BAB I
PENDAHULUAN
A. Latar Belakang
Pada dasarnya pengawasan merupakan tindak lanjut dari tiga fungsi organik MANAGEMEN terdahulu (planning, organizing, dan actuating). Tanpa adanya ketiga fungsi tersebut tidak perlu ada pengawasan. Controlling (pengawasan) merupakan fungsi organik yang keempat dan yang terakhir daripada manajeme, George R. Terry Ph. D. berpendapat bahwa bila ketiga fungsi organik manajemen yang terdahulu telah dilaksanakan dengan sebaik-baiknya, maka hanya sedikit saja yang diperlukan pengawasan (controlling). Tetapi sebaliknya ia berpendapat, bahwa dalam kenyataan memang tidak pernah terjadi planning, organizing, maupun actuating tersebut dilakukan secara 100% efektif. Dapat dipastikan adanya kekurangan-kekurangan, keslahan-kesalahan, penyimpangan-penyimpangan dan sebagainya yang tak mungkin di elakkan. Karena itulah pengawasan senantiasa sangat diperlukan, justru agar tujuan organisasi yang telah ditetapkan sebelumnya benar-benar dapat dicapai secara efisien dan efektif.
B. Rumusan Masalah
1. Apa definisi contolling (pengawasan)?
2. Apa saja prinsip-prinsip pengawasan?
3. Bagaimana proses pengawasan?
C. Tujuan pembahasan
1. Diharapkan mampu mengetahui definisi controlling (pengawasan).
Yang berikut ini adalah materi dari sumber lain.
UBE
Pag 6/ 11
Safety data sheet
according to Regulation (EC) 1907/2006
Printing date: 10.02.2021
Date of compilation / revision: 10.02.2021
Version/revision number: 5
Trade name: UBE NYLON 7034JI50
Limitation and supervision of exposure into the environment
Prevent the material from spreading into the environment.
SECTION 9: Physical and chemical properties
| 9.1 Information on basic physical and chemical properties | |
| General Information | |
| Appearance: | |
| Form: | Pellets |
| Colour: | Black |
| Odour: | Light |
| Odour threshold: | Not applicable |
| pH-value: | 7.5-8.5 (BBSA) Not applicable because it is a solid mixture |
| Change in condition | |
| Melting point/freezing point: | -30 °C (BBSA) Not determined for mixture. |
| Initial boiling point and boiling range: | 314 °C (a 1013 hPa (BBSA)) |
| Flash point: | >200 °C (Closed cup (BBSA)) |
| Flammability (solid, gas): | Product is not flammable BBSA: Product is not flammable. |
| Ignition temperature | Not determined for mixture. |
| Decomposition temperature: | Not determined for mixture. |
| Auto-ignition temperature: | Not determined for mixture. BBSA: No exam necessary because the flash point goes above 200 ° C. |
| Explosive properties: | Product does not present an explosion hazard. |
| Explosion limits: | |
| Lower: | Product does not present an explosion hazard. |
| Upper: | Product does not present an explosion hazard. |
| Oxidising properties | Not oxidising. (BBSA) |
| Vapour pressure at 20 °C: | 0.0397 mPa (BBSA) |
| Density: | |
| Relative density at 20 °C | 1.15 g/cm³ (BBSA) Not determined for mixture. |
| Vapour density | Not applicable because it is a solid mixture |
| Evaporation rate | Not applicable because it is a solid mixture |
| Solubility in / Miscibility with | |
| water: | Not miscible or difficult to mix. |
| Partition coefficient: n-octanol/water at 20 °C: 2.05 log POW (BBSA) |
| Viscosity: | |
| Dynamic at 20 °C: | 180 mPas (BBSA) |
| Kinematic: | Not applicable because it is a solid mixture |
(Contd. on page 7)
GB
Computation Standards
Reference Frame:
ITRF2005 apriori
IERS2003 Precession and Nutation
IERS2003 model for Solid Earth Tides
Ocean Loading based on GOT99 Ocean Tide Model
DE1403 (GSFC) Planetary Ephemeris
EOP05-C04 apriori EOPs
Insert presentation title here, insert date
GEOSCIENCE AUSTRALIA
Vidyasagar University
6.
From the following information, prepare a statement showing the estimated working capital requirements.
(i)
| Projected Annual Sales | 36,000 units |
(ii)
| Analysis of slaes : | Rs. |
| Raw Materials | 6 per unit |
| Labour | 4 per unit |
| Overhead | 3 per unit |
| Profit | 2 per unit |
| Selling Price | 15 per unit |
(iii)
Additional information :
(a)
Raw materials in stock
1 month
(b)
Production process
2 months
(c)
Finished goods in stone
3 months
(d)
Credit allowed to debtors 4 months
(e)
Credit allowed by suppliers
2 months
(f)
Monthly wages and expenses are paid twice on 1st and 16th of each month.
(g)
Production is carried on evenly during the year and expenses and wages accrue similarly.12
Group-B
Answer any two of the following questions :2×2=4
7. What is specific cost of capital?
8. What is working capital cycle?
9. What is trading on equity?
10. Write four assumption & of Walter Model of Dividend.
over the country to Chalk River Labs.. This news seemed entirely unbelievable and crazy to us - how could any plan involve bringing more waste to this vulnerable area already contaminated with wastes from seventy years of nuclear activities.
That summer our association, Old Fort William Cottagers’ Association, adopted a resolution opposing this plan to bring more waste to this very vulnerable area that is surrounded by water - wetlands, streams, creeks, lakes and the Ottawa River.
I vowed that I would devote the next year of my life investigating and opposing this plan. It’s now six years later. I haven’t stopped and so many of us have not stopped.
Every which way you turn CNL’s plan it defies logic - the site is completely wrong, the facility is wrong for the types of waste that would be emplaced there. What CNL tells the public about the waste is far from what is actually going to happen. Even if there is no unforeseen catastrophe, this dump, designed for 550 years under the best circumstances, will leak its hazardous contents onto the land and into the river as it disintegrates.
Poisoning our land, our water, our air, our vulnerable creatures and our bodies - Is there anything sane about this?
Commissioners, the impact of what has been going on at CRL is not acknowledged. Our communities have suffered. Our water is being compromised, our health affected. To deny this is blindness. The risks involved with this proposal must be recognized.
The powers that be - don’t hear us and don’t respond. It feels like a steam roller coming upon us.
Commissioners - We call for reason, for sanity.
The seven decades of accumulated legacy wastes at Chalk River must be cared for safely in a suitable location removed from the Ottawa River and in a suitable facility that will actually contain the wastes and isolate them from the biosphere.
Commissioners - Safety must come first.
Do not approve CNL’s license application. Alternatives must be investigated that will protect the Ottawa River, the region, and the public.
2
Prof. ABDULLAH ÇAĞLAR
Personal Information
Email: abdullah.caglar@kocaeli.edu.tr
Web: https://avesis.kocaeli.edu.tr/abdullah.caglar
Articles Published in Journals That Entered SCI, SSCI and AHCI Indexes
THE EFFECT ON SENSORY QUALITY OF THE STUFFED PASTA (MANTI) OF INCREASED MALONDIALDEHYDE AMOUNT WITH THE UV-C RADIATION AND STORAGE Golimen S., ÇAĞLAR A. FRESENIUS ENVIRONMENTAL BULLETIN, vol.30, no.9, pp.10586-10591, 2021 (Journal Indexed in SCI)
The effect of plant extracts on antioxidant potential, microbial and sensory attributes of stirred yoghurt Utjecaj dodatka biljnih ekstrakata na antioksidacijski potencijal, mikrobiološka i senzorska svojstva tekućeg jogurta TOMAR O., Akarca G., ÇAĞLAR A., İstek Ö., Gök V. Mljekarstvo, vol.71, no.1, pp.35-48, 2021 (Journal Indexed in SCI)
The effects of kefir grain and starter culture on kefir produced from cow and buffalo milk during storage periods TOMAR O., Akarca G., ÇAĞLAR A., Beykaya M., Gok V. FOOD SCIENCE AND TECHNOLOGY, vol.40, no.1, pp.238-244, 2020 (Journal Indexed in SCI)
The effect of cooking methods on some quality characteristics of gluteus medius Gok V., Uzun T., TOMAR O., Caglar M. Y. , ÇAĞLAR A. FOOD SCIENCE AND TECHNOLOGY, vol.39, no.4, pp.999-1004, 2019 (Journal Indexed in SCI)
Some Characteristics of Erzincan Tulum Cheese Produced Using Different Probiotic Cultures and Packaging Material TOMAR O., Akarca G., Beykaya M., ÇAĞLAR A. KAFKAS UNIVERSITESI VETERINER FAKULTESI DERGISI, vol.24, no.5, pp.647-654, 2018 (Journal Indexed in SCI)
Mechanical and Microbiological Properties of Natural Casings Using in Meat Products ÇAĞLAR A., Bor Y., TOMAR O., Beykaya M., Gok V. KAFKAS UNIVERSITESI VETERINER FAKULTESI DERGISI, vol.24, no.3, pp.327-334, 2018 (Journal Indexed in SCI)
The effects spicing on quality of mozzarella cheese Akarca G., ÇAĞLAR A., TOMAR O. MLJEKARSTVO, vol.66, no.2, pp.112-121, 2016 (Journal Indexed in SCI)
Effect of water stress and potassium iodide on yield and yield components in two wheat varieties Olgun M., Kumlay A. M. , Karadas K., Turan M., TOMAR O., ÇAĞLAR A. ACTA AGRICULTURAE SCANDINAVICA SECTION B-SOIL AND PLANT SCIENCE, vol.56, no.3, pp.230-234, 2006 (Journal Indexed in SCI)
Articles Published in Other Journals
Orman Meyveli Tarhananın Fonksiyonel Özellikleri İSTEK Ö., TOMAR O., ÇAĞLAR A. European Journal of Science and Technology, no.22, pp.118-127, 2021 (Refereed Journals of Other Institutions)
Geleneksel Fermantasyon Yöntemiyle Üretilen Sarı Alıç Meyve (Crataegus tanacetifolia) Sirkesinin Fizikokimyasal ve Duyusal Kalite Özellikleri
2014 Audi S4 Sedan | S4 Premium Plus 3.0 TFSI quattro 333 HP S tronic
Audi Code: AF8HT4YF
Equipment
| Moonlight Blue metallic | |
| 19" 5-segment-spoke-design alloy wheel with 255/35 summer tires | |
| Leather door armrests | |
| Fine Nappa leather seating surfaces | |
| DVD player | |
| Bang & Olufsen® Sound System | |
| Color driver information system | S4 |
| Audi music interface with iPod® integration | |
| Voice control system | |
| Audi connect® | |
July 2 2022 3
2. Bisa mengetahui prinsip-prinsip pengawasan sehingga mampu mengetuhui kegunaan pengawasan.
3. Dapat mengetahui proses pengawasan sehingga mampu mengaplikasikannya dalam dunia nyata.
BAB II
PEMBAHASAN
A. Definisi Controlling (Pengawasan)
Stoner dan Wankel (dalam Subardi,1992:6) “Pengawasan berarti para manajer berusaha untuk meyakinkan bahwa organisasi bergerak dalam arah atau jalur tujuan. Apabila salah satu bagian dalam organisasi menuju arah yang salah, para manajer berusaha untuk mencari sebabnya dan kemudian mengarahkan kembali Menurut ke jalur tujuan yang benar”. Sementara itu menurut McFarland (dalam Handayaningrat, 1994:143) Pengawasan ialah suatu proses dimana pimpinan ingin mengetahui apakah hasil pelaksanaan pekerjaan yang dilakukan oleh bawahannya sesuai dengan rencana, perintah, tujuan, atau kebijaksanaan yang telah ditentukan . Selanjutnya Smith (dalam Soewartojo, 1995:131-132) menyatakan bahwa: “Controlling“ sering diterjemahkan pula dengan pengendalian, termasuk di dalamnya pengertian rencana-rencana dan norma-norma yang mendasarkan pada maksud dan tujuan manajerial, dimana norma-norma ini dapat berupa kuota, target maupun pedoman pengukuran hasil kerja nyata terhadap yang ditetapkan. Pengawasan merupakan kegiatan-kegiatan dimana suatu sistem terselenggarakan dalam kerangka norma-norma yang ditetapkan atau dalam keadaan keseimbangan bahwa pengawasan memberikan gambaran mengenai hal-hal yang dapat diterima, dipercaya atau mungkin dipaksakan, dan batas pengawasan (control limit) merupakan tingkat nilai , atas atau bawah suatu sistem dapat menerima batas toleransi dan tetap memberikan hasil yang cukup memuaskan. Dalam manajemen, pengawasan (controlling) merupakan suatu kegiatan untuk mencocokkan apakah kegiatan operasional (actuating) di lapangan sesuai dengan rencana (planning) yang telah ditetapkan dalam mencapai tujuan (goal) dari organisasi. Dengan demikian yang menjadi obyek dari kegiatan pengawasan adalah mengenai kesalahan, penyimpangan, cacat dan hal-hal yang bersifat negatif seperti adanya kecurangan, pelanggaran dan korupsi.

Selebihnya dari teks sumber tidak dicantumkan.